Two malicious npm packages, warbeast2000 and kodiak2k, were found on the npm package registry, exploiting GitHub to store stolen Base64-encrypted SSH keys taken from the systems of installed developers. Published at the beginning of January 2024, these modules, downloaded 412 and 1,281 times respectively, were removed by npm maintainers after discovery by software supply chain security firm ReversingLabs. Both packages executed postinstall scripts, attempting to access private SSH keys and executing different JavaScript files. These findings highlight a concerning threat to software supply chain security, with cybercriminals leveraging open-source package managers and infrastructure for malicious activities.

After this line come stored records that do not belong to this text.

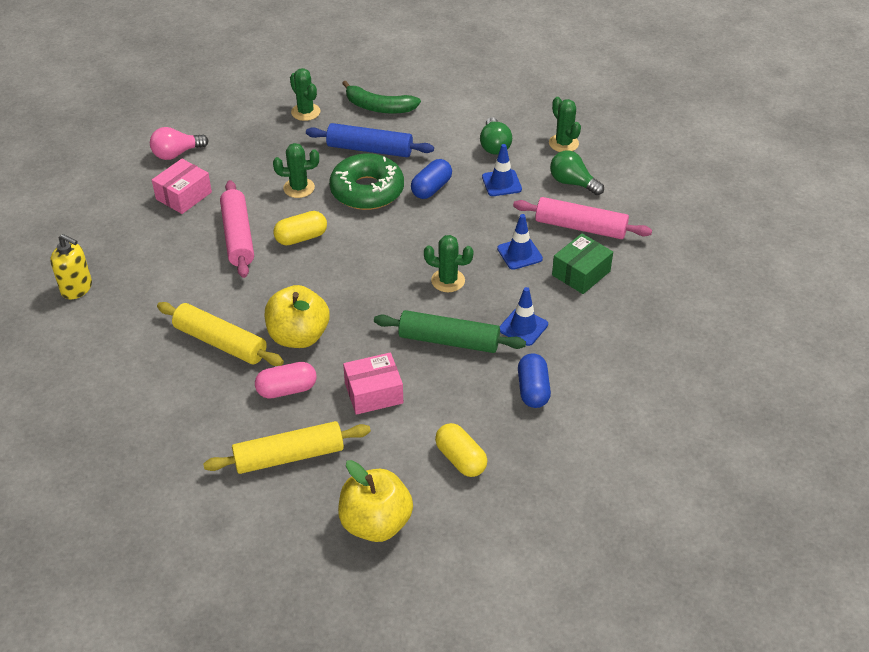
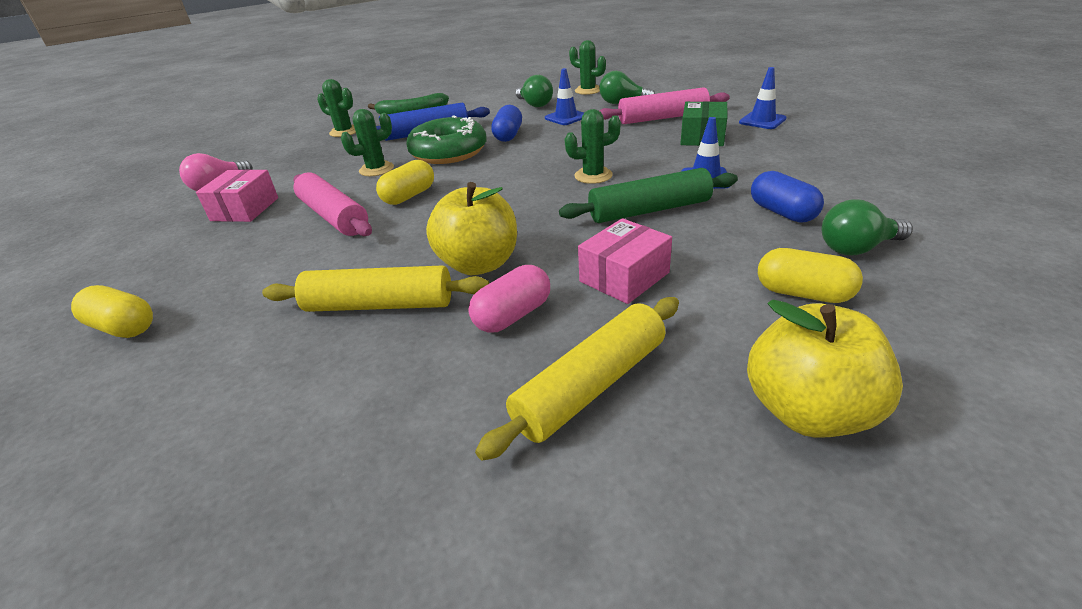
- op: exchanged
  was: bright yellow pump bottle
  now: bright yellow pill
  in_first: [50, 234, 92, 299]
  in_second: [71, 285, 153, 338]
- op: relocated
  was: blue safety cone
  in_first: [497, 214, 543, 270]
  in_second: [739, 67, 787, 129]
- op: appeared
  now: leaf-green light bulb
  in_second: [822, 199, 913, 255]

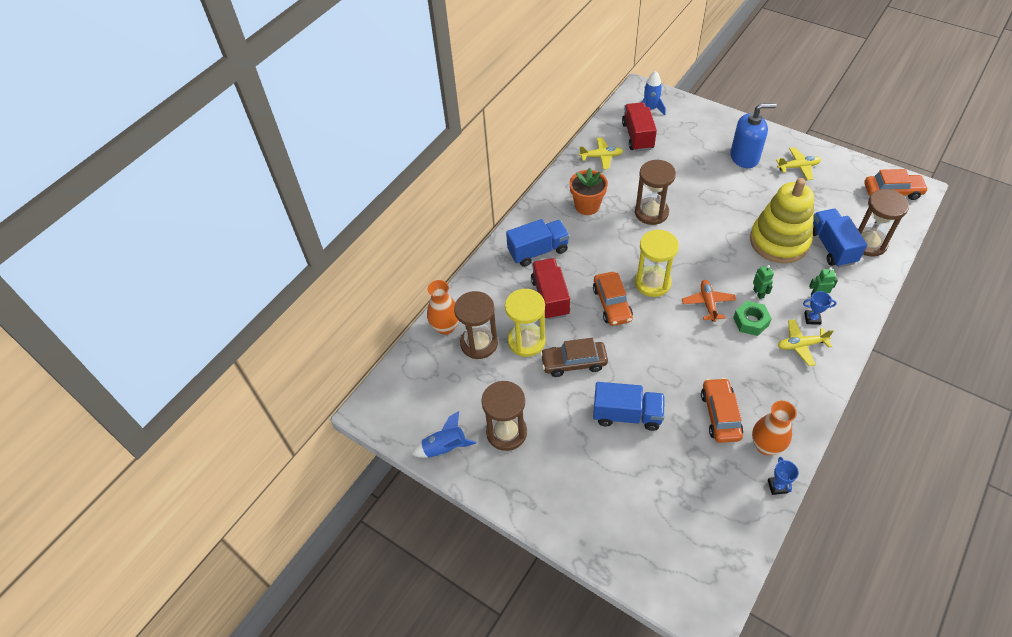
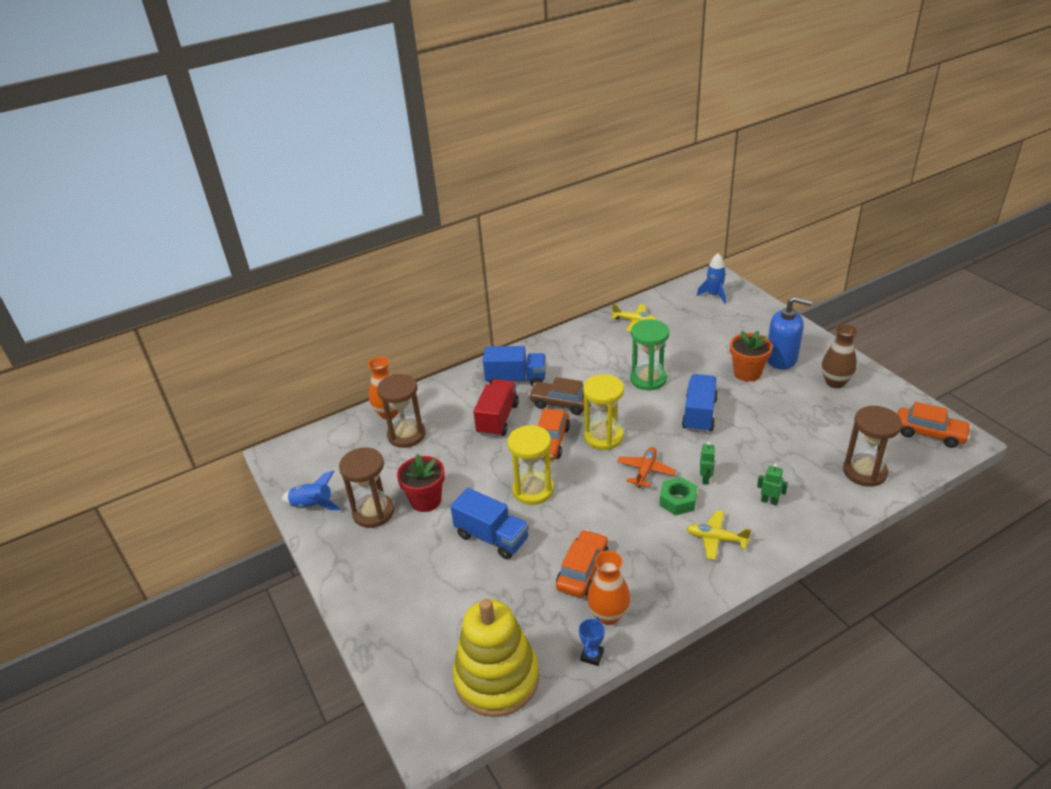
- op: relocated
  was: bright yellow sand timer
  in_first: [505, 289, 546, 357]
  in_second: [507, 425, 554, 505]
- op: relocated
  was: russet car
  in_first: [540, 338, 608, 377]
  in_second: [528, 377, 591, 415]
- op: relocated
  was: orange plant pot
  in_first: [569, 168, 608, 215]
  in_second: [730, 331, 773, 382]
- op: missing
  was: red truck
  in_first: [622, 102, 657, 151]
- op: colour
  was: russet sand timer
  now: leaf-green sand timer
  in_first: [635, 160, 676, 225]
  in_second: [630, 320, 669, 391]
- op: relocated
  was: bright yellow stacking toy
  in_first: [750, 178, 814, 263]
  in_second: [453, 599, 539, 717]
- op: exchanged
  was: bright yellow toy plane
  now: russet flower vase
  in_first: [776, 147, 821, 180]
  in_second: [822, 324, 858, 388]
- op: missing
  was: blue award cup
  in_first: [803, 291, 837, 325]
- op: relocated
  was: blue truck
  in_first: [813, 209, 867, 267]
  in_second: [682, 374, 718, 433]
- op: appeared
  now: red plant pot
  in_second: [397, 454, 445, 512]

The warbeast2000 module, during its postinstall script, attempted to access private SSH keys, uploading the Base64-encoded key to an attacker-controlled GitHub repository. Simultaneously, kodiak2k searched for a key named “meow,” suggesting a placeholder name used during early development. The second-stage malicious script in warbeast2000 read the private SSH key stored in the id_rsa file, uploading it to the attacker’s GitHub repository. Subsequent versions of kodiak2k executed a script from an archived GitHub project hosting the Empire post-exploitation framework, enabling the launch of the Mimikatz hacking tool to extract credentials from process memory. These incidents illustrate cybercriminals exploiting open-source package managers for malicious software supply chain campaigns.
The discovery underscores the ongoing threat to development organizations and end-user organizations from cybercriminals and malicious actors using open-source package managers and related infrastructure. This campaign highlights the importance of vigilance in software supply chain security to prevent potential compromises, emphasizing the need for robust defenses against such attacks.